#### Work instructions:
A) In the Great Wall hiking passage, which village did the family reach at about 10 a.m.?
B) Pick up the passage about hiking the Great Wall after its final sentence and carry it forward.

***** Text block *****

Joe shook his head and guessed that the pillow belonged to a local farmer passing through. When I asked where we were going to camp, he pointed out the window to the snaking wall that sliced through lush Panlong (Coiling Dragon) Mountain, part of the Yanshan Range, which stretches across northern Hebei Province.
“If we camp tonight, we’ll set up tents inside a watchtower that way,” he said in good English. “If we camp.”
That “if,” which he felt compelled to repeat, bothered me. My family had signed up with the tour operator Great Wall Adventure Club to hike this remote part of the Great Wall because I loved the idea of actually sleeping on the wall. I envisioned drifting off to the same sounds and scents that a Mongol-fighting soldier would have experienced centuries ago. I imagined watching the sun burst over peaks crowned by ancient crenelated watchtowers in the morning.
Plenty of tour operators take visitors on half-day tours from Beijing to the Badaling or Mutianyu sections of the Great Wall, which are 40 to 50 miles north of the capital; with travel time from Beijing, that leaves about two hours on the wall. But I wanted to escape the crowds and get a wilder, deeper experience. On its Web site, the Dallas-based Great Wall Adventure Club guaranteed we’d camp on the wall, but in subsequent communications, I learned the guarantee held as long as the weather was good. As we prepared for our outing, I tried not to think of the forecast I’d heard for our first day: chance of thunderstorms, 80 percent.
At 8 that morning, Joe — a lively young man who’d studied Great Wall history in college and on his own — and a driver picked us up in a van at our rented Beijing apartment. After getting through snarls of city traffic, we made our way about 90 miles northeast, much of it on a new highway that wove through increasingly mountainous terrain, arriving in the village of Gubeikou about 10 a.m.

***** Dataset *****

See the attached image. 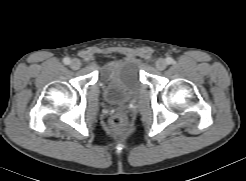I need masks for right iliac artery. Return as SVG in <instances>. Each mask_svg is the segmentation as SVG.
Listing matches in <instances>:
<instances>
[{"label":"right iliac artery","mask_w":246,"mask_h":181,"mask_svg":"<svg viewBox=\"0 0 246 181\" xmlns=\"http://www.w3.org/2000/svg\"><path fill=\"white\" fill-rule=\"evenodd\" d=\"M70 58L66 57L63 59V63L66 64V65H69L70 64Z\"/></svg>","instance_id":"1"}]
</instances>
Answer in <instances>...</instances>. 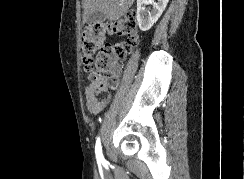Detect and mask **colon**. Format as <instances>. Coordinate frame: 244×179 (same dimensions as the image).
Listing matches in <instances>:
<instances>
[{
	"label": "colon",
	"mask_w": 244,
	"mask_h": 179,
	"mask_svg": "<svg viewBox=\"0 0 244 179\" xmlns=\"http://www.w3.org/2000/svg\"><path fill=\"white\" fill-rule=\"evenodd\" d=\"M125 38L116 44L104 43L107 33ZM137 38V26L132 17H126L112 23L88 25L81 32V52L83 71L90 86L99 90H113L117 80L111 75L113 64L126 58Z\"/></svg>",
	"instance_id": "obj_1"
}]
</instances>
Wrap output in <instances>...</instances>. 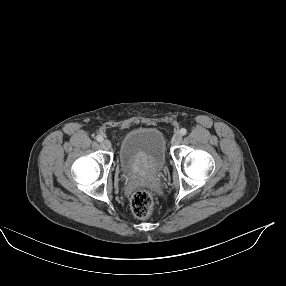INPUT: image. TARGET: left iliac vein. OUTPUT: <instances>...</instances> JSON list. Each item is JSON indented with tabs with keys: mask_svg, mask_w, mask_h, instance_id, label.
Masks as SVG:
<instances>
[{
	"mask_svg": "<svg viewBox=\"0 0 286 286\" xmlns=\"http://www.w3.org/2000/svg\"><path fill=\"white\" fill-rule=\"evenodd\" d=\"M181 141H182V135L180 133L174 134V136L171 139V143L173 145H178L181 143Z\"/></svg>",
	"mask_w": 286,
	"mask_h": 286,
	"instance_id": "obj_1",
	"label": "left iliac vein"
}]
</instances>
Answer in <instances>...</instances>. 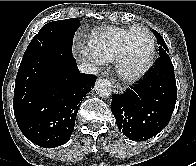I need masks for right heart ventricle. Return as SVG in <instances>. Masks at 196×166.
I'll use <instances>...</instances> for the list:
<instances>
[{
	"instance_id": "1",
	"label": "right heart ventricle",
	"mask_w": 196,
	"mask_h": 166,
	"mask_svg": "<svg viewBox=\"0 0 196 166\" xmlns=\"http://www.w3.org/2000/svg\"><path fill=\"white\" fill-rule=\"evenodd\" d=\"M133 28L107 27L96 31L88 41L90 52L100 61L116 60L124 40Z\"/></svg>"
}]
</instances>
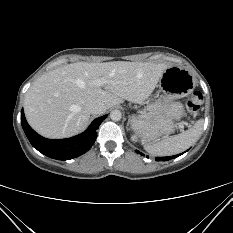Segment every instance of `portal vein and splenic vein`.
Listing matches in <instances>:
<instances>
[{
	"mask_svg": "<svg viewBox=\"0 0 233 233\" xmlns=\"http://www.w3.org/2000/svg\"><path fill=\"white\" fill-rule=\"evenodd\" d=\"M97 85H102V83H101V82H98ZM182 126H183V125H182Z\"/></svg>",
	"mask_w": 233,
	"mask_h": 233,
	"instance_id": "obj_1",
	"label": "portal vein and splenic vein"
}]
</instances>
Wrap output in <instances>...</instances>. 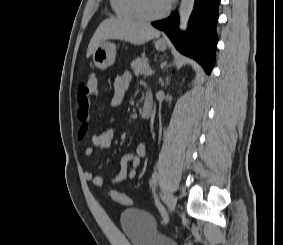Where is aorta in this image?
Wrapping results in <instances>:
<instances>
[{
  "label": "aorta",
  "mask_w": 283,
  "mask_h": 245,
  "mask_svg": "<svg viewBox=\"0 0 283 245\" xmlns=\"http://www.w3.org/2000/svg\"><path fill=\"white\" fill-rule=\"evenodd\" d=\"M195 0H181L179 7V16H180V29L185 30L188 25L189 17L192 13Z\"/></svg>",
  "instance_id": "obj_1"
}]
</instances>
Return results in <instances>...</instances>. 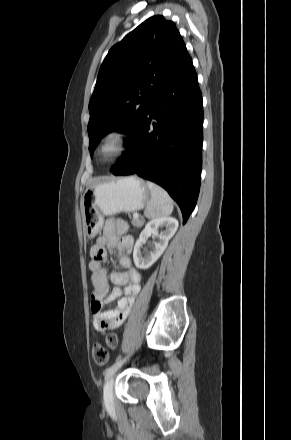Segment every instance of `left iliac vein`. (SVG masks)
I'll return each instance as SVG.
<instances>
[{
  "instance_id": "left-iliac-vein-1",
  "label": "left iliac vein",
  "mask_w": 291,
  "mask_h": 440,
  "mask_svg": "<svg viewBox=\"0 0 291 440\" xmlns=\"http://www.w3.org/2000/svg\"><path fill=\"white\" fill-rule=\"evenodd\" d=\"M113 382V378H110L104 386V399L107 405L112 402Z\"/></svg>"
}]
</instances>
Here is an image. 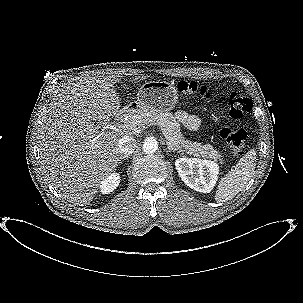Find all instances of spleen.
I'll return each instance as SVG.
<instances>
[{
  "label": "spleen",
  "mask_w": 303,
  "mask_h": 303,
  "mask_svg": "<svg viewBox=\"0 0 303 303\" xmlns=\"http://www.w3.org/2000/svg\"><path fill=\"white\" fill-rule=\"evenodd\" d=\"M255 149L247 152L236 166L226 174L218 184L215 201L218 203L234 198L248 184L256 166Z\"/></svg>",
  "instance_id": "spleen-1"
}]
</instances>
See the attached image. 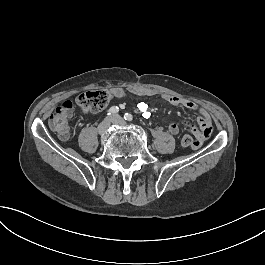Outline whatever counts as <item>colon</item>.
Wrapping results in <instances>:
<instances>
[{
  "label": "colon",
  "mask_w": 265,
  "mask_h": 265,
  "mask_svg": "<svg viewBox=\"0 0 265 265\" xmlns=\"http://www.w3.org/2000/svg\"><path fill=\"white\" fill-rule=\"evenodd\" d=\"M112 100V94L108 89H93L88 90L80 95L71 96L67 102L59 107L54 114L50 116L49 125L58 136L65 140L69 136L68 129L66 127L67 114L71 110V105L77 102L78 106L84 113H96L105 109ZM194 137L185 135L182 138V144L185 147H191Z\"/></svg>",
  "instance_id": "1"
}]
</instances>
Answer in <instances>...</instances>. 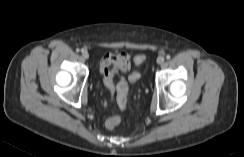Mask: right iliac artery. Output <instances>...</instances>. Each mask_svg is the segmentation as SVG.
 I'll return each mask as SVG.
<instances>
[{
  "label": "right iliac artery",
  "instance_id": "1",
  "mask_svg": "<svg viewBox=\"0 0 244 157\" xmlns=\"http://www.w3.org/2000/svg\"><path fill=\"white\" fill-rule=\"evenodd\" d=\"M76 51H77V52H80V49H77Z\"/></svg>",
  "mask_w": 244,
  "mask_h": 157
}]
</instances>
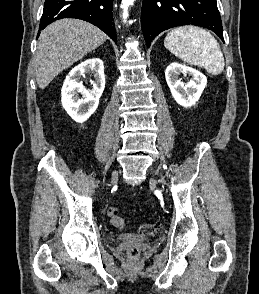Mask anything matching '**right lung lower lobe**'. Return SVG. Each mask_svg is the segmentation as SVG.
Listing matches in <instances>:
<instances>
[{
    "label": "right lung lower lobe",
    "mask_w": 259,
    "mask_h": 294,
    "mask_svg": "<svg viewBox=\"0 0 259 294\" xmlns=\"http://www.w3.org/2000/svg\"><path fill=\"white\" fill-rule=\"evenodd\" d=\"M113 0H45L39 32L61 18H78L88 21L103 30L113 41H117L112 22Z\"/></svg>",
    "instance_id": "obj_1"
}]
</instances>
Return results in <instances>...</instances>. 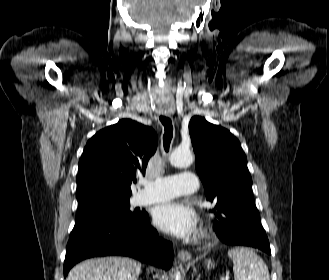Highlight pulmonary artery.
<instances>
[{
	"mask_svg": "<svg viewBox=\"0 0 329 280\" xmlns=\"http://www.w3.org/2000/svg\"><path fill=\"white\" fill-rule=\"evenodd\" d=\"M197 187L198 179L193 172L159 177L145 184L144 189L137 195V203L147 205L182 195H190L195 193Z\"/></svg>",
	"mask_w": 329,
	"mask_h": 280,
	"instance_id": "pulmonary-artery-1",
	"label": "pulmonary artery"
}]
</instances>
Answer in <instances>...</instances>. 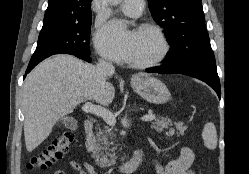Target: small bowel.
Returning <instances> with one entry per match:
<instances>
[{
	"mask_svg": "<svg viewBox=\"0 0 249 174\" xmlns=\"http://www.w3.org/2000/svg\"><path fill=\"white\" fill-rule=\"evenodd\" d=\"M194 161V154L188 147H181L179 157L167 165H163L158 159L153 158L152 162L157 174H195L192 170V164ZM69 167L77 171L79 174H96L94 169L88 163H79L75 160H71L68 163ZM86 170V171H85ZM53 174H66L62 170H56Z\"/></svg>",
	"mask_w": 249,
	"mask_h": 174,
	"instance_id": "c3829d8e",
	"label": "small bowel"
}]
</instances>
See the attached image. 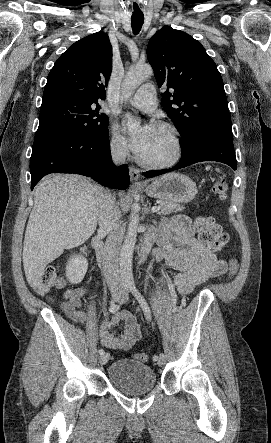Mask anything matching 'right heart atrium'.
Here are the masks:
<instances>
[{
    "mask_svg": "<svg viewBox=\"0 0 271 443\" xmlns=\"http://www.w3.org/2000/svg\"><path fill=\"white\" fill-rule=\"evenodd\" d=\"M109 134V147L111 152L118 156L125 155L128 151L127 141L115 124L110 126Z\"/></svg>",
    "mask_w": 271,
    "mask_h": 443,
    "instance_id": "1",
    "label": "right heart atrium"
}]
</instances>
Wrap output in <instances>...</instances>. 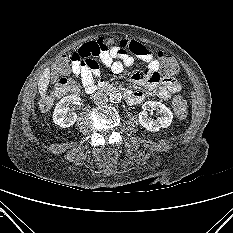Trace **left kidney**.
Instances as JSON below:
<instances>
[{
  "label": "left kidney",
  "instance_id": "obj_1",
  "mask_svg": "<svg viewBox=\"0 0 233 233\" xmlns=\"http://www.w3.org/2000/svg\"><path fill=\"white\" fill-rule=\"evenodd\" d=\"M143 111L139 113V122L142 127L151 132L159 131L161 128L170 126L173 115L169 108L156 101H147L142 106ZM154 110L160 114V117L153 120L148 117L147 111Z\"/></svg>",
  "mask_w": 233,
  "mask_h": 233
}]
</instances>
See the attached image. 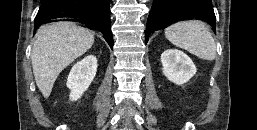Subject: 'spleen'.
Listing matches in <instances>:
<instances>
[{"instance_id":"obj_1","label":"spleen","mask_w":257,"mask_h":130,"mask_svg":"<svg viewBox=\"0 0 257 130\" xmlns=\"http://www.w3.org/2000/svg\"><path fill=\"white\" fill-rule=\"evenodd\" d=\"M166 38L175 46L200 59L212 61L216 44L207 26L198 20L178 22L165 29Z\"/></svg>"}]
</instances>
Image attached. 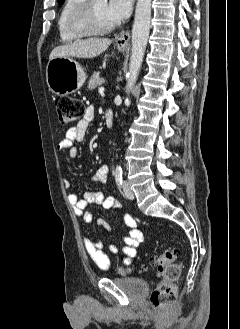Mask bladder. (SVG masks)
<instances>
[{
  "label": "bladder",
  "instance_id": "obj_1",
  "mask_svg": "<svg viewBox=\"0 0 240 329\" xmlns=\"http://www.w3.org/2000/svg\"><path fill=\"white\" fill-rule=\"evenodd\" d=\"M113 281L116 285L135 296L144 295L149 288L148 283L140 277H114Z\"/></svg>",
  "mask_w": 240,
  "mask_h": 329
}]
</instances>
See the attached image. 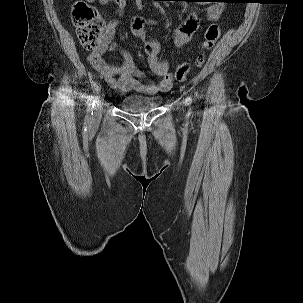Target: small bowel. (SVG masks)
<instances>
[{"label": "small bowel", "instance_id": "1", "mask_svg": "<svg viewBox=\"0 0 303 303\" xmlns=\"http://www.w3.org/2000/svg\"><path fill=\"white\" fill-rule=\"evenodd\" d=\"M89 1L97 2L101 6L113 4L118 15L122 14L127 2V0ZM213 2L217 3L211 4L206 13L207 19L212 21L217 20L225 9L223 3H218L222 1L218 0ZM140 6L141 5L138 4V7ZM118 24V20H112L109 22L106 38L98 47L88 54V62L90 66L103 77L108 85L122 93L137 91L145 94H154L159 91L169 90L173 84V76L169 71L168 62L160 58V44L154 39H147L145 35V25H153L154 22L146 21L141 16H134L131 19L130 29L135 36L143 41L148 66L154 75L161 78L158 83L145 79L144 74L135 66L131 54L125 49L117 47L111 43V36L115 32ZM198 27L199 23L197 15L190 14L175 31V46L180 48L188 44L198 30ZM109 49L116 50L121 54L123 58L122 65L112 66L104 61L103 54ZM139 79H145L144 83H141Z\"/></svg>", "mask_w": 303, "mask_h": 303}]
</instances>
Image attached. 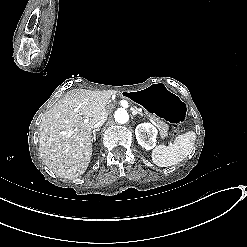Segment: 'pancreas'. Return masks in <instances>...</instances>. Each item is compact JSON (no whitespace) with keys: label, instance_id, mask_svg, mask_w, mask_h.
Returning a JSON list of instances; mask_svg holds the SVG:
<instances>
[{"label":"pancreas","instance_id":"pancreas-1","mask_svg":"<svg viewBox=\"0 0 247 247\" xmlns=\"http://www.w3.org/2000/svg\"><path fill=\"white\" fill-rule=\"evenodd\" d=\"M162 126H161V129H162V131H164V132H166L169 128H168V126L166 125V124H164L163 122H162Z\"/></svg>","mask_w":247,"mask_h":247}]
</instances>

*****

#### The responses:
A) Gubeikou

B)
When the driver dropped us off at a ticket booth where Joe bought our entrance permits, we took only what we needed that day — water, sunscreen, cameras — and Joe carried our lunch. Our overnight bags stayed in the van with the driver, who would meet us at the end of our day’s six-mile hike in the town of Jinshanling, a 20-minute drive away.
Climbing up a steep paved path, we were electrified by the first glimpse of the imposing wall above us. A watchtower, poking over the trees, was haunting in its deteriorating state. “It must have seemed like a skyscraper back then,” my oldest son, Gus Kendrick, 16, said.
The Great Wall — 5,500 miles by some counts, longer by others — is not one wall, but many that were built starting in ancient times, and were consolidated and reinforced during the Ming dynasty (1368-1644). The purpose: keeping northern raiders from swooping down into the heart of China.
The stretch of wall between Gubeikou and Jinshanling, which we hiked on the first day, is considered a prime example of Ming dynasty construction, built from 1568 through 1583 on top of a 1,000-year-old relic of a wall from the Northern Qi dynasty (550-577). Because the Gubeikou area was a strategic passage to Beijing, the more than 40 watchtowers we passed are closely spaced, and the wall was especially strong and well reinforced, constructed of brick up its 23-foot height.
As we began our hike, I was struck by what felt like an eternal loneliness and loveliness; as far as I could see, nothing but that golden line careening across the crumpled mountains and standing guard alone, whether needed or not, for centuries.
Early in the hike, Joe pointed out a “character brick,” where the stamp of the maker is still visible after almost half a millennium. “You couldn’t see that at Badaling,” Joe said, referring to the most visited and photographed part of the wall closer to Beijing. The throngs of tourists are so thick, he said, that you feel like a “dumpling in a pot.” He also said that Badaling was heavily restored and not always authentically, part of renovations dating back to the 1950s. The wall there is so modernized that much of it has metal handrails.
The wall around Gubeikou has been untouched (except for spot repairs on unsafe areas), and part of the thrill is to see this man-made section surviving the war that nature has been waging against it for hundreds of years. Weeds have taken over much of what was once a 13-foot-wide surface, with only a narrow path in places formed by hikers before us. While many watchtowers were merely ghostly shells with window holes, some were surprisingly intact. On several we saw artful brickwork surrounding the arched windows; one tower had a complete domed ceiling.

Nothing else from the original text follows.